Text under study:
::::::::::

Wilder Life: April 2016
04/05/2016 08:00AM ● Published by Aimee Cormier
By Amanda Jean Harris
I feel kind of defeated. I’m not sure when it started really but I know the defining moment of it. It was when I was vomited on. Or should I say at? Defeat juice is what they should call it. The term “throw up” works when it’s a child because they actually kind of throw it at you.
I know you’re probably grossed out right about now. Which means you’re not a mom. I remember a dear friend with teenage daughters telling me that being a mom is that bizarre instinct to CATCH the vomit. Just like that. Put your hands out and catch it without even thinking. Tonight, I kept saying “just keep throwing up in this direction” (otherwise it was the rug and let’s get real my pants were already a casualty and they’re easier to wash than the rug).
So, why am I being all gross and pitiful? Because I think maybe you need to know you’re not alone.
Somewhere there is a mom with a sick child. Much sicker than mine. Much more serious than mine. I never mean to make light of it.
Tonight even this little bout of walking pneumonia doesn’t feel light to me. And in the contrast of pretty much all other things it’s a tiny little blip of nothing. My mind knows this. But, I’m weary.

::::::::::

Tasks for this exercise:
1: Reproduce the part of the Wilder Life post that begins at the words "I know you’re" and stops after the words "But, I’m weary.".
2: In the Wilder Life post, what did a friend with teenage daughters say being a mom is?
3: Summarize the Wilder Life post in two sentences.
The listing comes from a source unrelated to the Wilder Life post.

Record set:
::::::::::

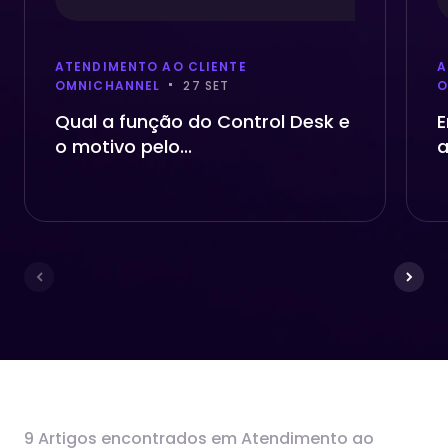
ATENDIMENTO AO CLIENTE
A
OMNICHANNEL
27 SET
O
Qual a função do Control Desk e
E
o motivo pelo...
a
9 Artigos encontrados em Atendimento ao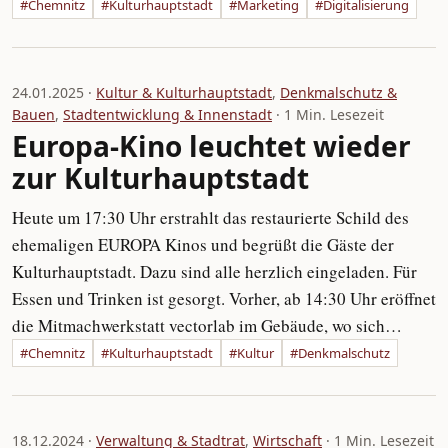
#Chemnitz
#Kulturhauptstadt
#Marketing
#Digitalisierung
24.01.2025 ·
Kultur & Kulturhauptstadt
,
Denkmalschutz &
Bauen
,
Stadtentwicklung & Innenstadt
· 1 Min. Lesezeit
Europa-Kino leuchtet wieder
zur Kulturhauptstadt
Heute um 17:30 Uhr erstrahlt das restaurierte Schild des
ehemaligen EUROPA Kinos und begrüßt die Gäste der
Kulturhauptstadt. Dazu sind alle herzlich eingeladen. Für
Essen und Trinken ist gesorgt. Vorher, ab 14:30 Uhr eröffnet
die Mitmachwerkstatt vectorlab im Gebäude, wo sich…
#Chemnitz
#Kulturhauptstadt
#Kultur
#Denkmalschutz
18.12.2024 ·
Verwaltung & Stadtrat
,
Wirtschaft
· 1 Min. Lesezeit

::::::::::

Answers for the tasks:
1:
I know you’re probably grossed out right about now. Which means you’re not a mom. I remember a dear friend with teenage daughters telling me that being a mom is that bizarre instinct to CATCH the vomit. Just like that. Put your hands out and catch it without even thinking. Tonight, I kept saying “just keep throwing up in this direction” (otherwise it was the rug and let’s get real my pants were already a casualty and they’re easier to wash than the rug).
So, why am I being all gross and pitiful? Because I think maybe you need to know you’re not alone.
Somewhere there is a mom with a sick child. Much sicker than mine. Much more serious than mine. I never mean to make light of it.
Tonight even this little bout of walking pneumonia doesn’t feel light to me. And in the contrast of pretty much all other things it’s a tiny little blip of nothing. My mind knows this. But, I’m weary.

2: Being a mom is the bizarre instinct to catch the vomit.

3: The writer feels defeated and weary after being vomited on while caring for a child with walking pneumonia, and admits it is a tiny blip compared with what other mothers face with much sicker children. She shares the gross and pitiful details so that other mothers know they are not alone.